**Task directions:**
Your answer is every line of the material below in which the string "Table" occurs.

**Input material:**
========================================================================
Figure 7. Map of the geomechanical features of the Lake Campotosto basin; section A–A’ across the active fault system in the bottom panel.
========================================================================
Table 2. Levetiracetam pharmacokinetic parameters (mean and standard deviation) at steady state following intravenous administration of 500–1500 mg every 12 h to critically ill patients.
========================================================================
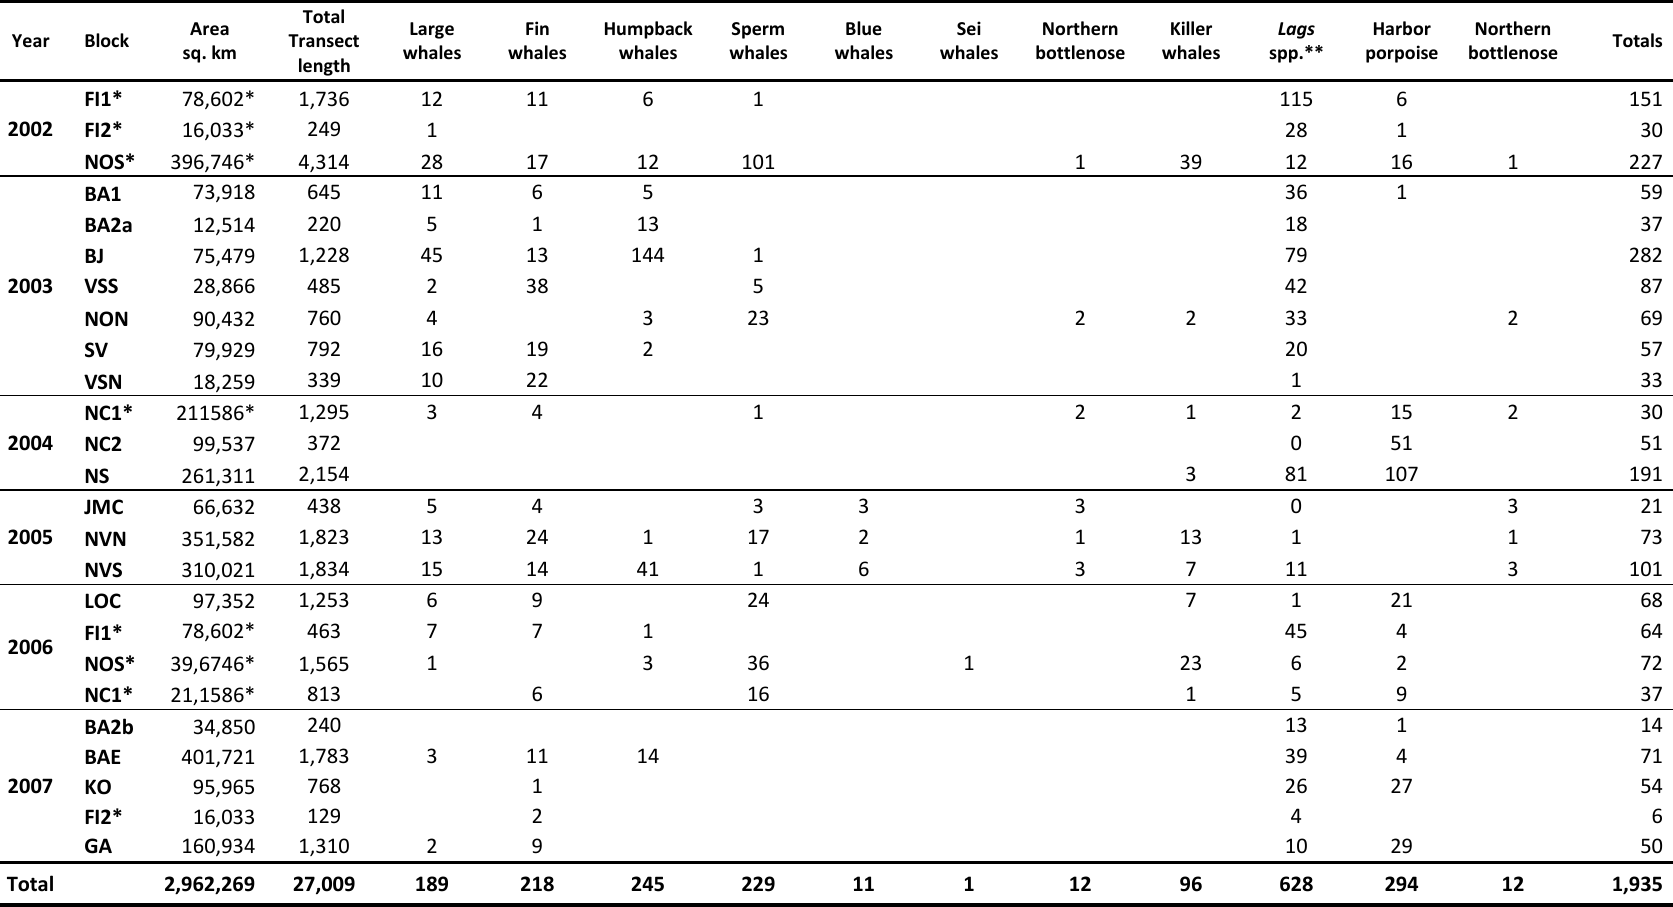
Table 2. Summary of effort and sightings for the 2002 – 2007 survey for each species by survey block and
========================================================================
**Task output:**
Table 2. Levetiracetam pharmacokinetic parameters (mean and standard deviation) at steady state following intravenous administration of 500–1500 mg every 12 h to critically ill patients.
Table 2. Summary of effort and sightings for the 2002 – 2007 survey for each species by survey block and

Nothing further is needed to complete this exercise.